Avoiding FLUSH TABLES during backup creation

We noticed that our system sometimes gets stuck while the database (MySQL 8.0.12) has many queries stuck in the state waiting for table flush. It seems that this is caused by xtrabackup (version 8.0.9) running FLUSH TABLES statements when creating a backup.

I tried to reproduce the problem locally, so what I did was I installed xtrabackup and MySQL my machine (both with the same versions as on the production system). Then I ran the following query on my local MySQL database to simulate a long-running select statement:

create table a (id int not null);
insert into a (id) values (1);
-- sleep(60) to simulate a long-running query, fetch from table b to keep the table open
select sleep(60), id from b

I have verified that while the statement above is running, FLUSH TABLES cannot complete.

Next, I ran xtrabackup:

sudo xtrabackup --datadir=/tmp/var/lib/mysql --user=root --host=127.0.0.1 --port 3306 --password=<redacted>  --backup --target-dir=/data/backup

Surprisingly, xtrabackup is not blocked by the select-statement.

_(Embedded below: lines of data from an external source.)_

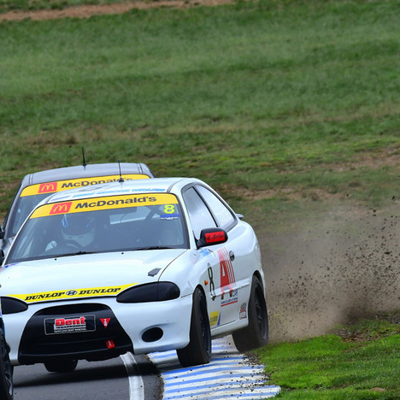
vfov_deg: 1.6
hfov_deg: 1.6
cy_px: 221
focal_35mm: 1089
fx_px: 14237
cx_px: 106
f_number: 13
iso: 640
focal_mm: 500
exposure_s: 1/640
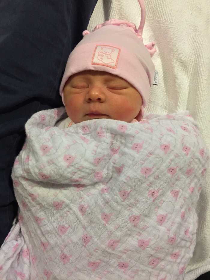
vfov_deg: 61.7
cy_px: 140
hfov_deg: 48.2
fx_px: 235
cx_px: 105
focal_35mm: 29
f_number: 2.2
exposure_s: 1/30
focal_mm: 4.15
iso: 250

The select query is still running even after the backup has completed. Which is great in general, but it means I’m not able to reproduce the problem we have on our production server on my local machine.

So my question is, under what circumstances is xtrabackup able to finish the backup without running any FLUSH TABLES statement? Do you have any other hints or ideas what we could tweak to make it less likely that xtrabackup interrupts our production server due to FLUSH TABLES? I’ve already looked into the --ftwrl-wait-query-type and --kill-long-queries-timeout options, which sound very promising. But if possible, I would prefer a solution where FLUSH TABLES does not happen in the first place.

Thanks in advance.

1 Like

Hello @Fabian_Muscariello,
Are you using Percona Server MySQL? If not, there is no workaround. Percona Server has enhanced backup capabilities that are not available in Community MySQL.

If you are using PS8 and Xtrabackup 8 and still getting FTWRL issues, then we need to see more output from your backup process.

As a side note, SELECT’s never block other reads and never block writers in InnoDB; that’s why you didn’t see the issue with your SLEEP(60). (unless FKs are used)

2 Likes

Thanks for your reply @matthewb

We’re not using Percona Server MySQL, so I guess we have to live with xtrabackup running FLUSH TABLES statements.

During our most recent outage, I noticed the following statement in the slow queries log:

FLUSH TABLES WITH READ LOCK;

The Query time is about 62 seconds. We have seen similar patterns before, so I’m fairly confident that there is a connection between those FLUSH TABLES statements and our outages.

Does that mean that, when using xtrabackup on a stock MySQL (as opposed to Percona Server MySQL) database, your database is blocked for write access for at least a brief moment (more than just a few seconds)?

I’m just wondering how to handle those outages. If possible, we would like to improve our backup method so that our database remains accessible for both read and write access during the backup creation, but perhaps it’s necessary to use a hot-standby (or a read-only replica or whatever) and create our backups from this replica.

1 Like

Correct. Percona Server is a 100% completely free, completely open-source, drop-in replacement for Community MySQL. Any particular reason you can’t adopt?

The FTWRL is necessary to backup MySQL servers with both MyISAM and InnoDB tables. Even in 5.7, there are some MyISAM tables (system tables). If you can guarantee that these tables won’t change during the backup, you can tell xtrabackup not to use any locks. This will still get you a consistent backup for all InnoDB tables without blocking any reads/writes.

2 Likes

Thanks again for your help. I’m going to discuss with my team which option to choose, if we use adopt Percona Server, if we use xtrabackup without locks, or something else entirely.

1 Like

@Fabian_Muscariello are you using a dedicated backup replica to take the backups from? If not, that is a best-practice approach so that you can take reliable backups without suffering any issues from application traffic, or equally causing issues when taking locks during backups.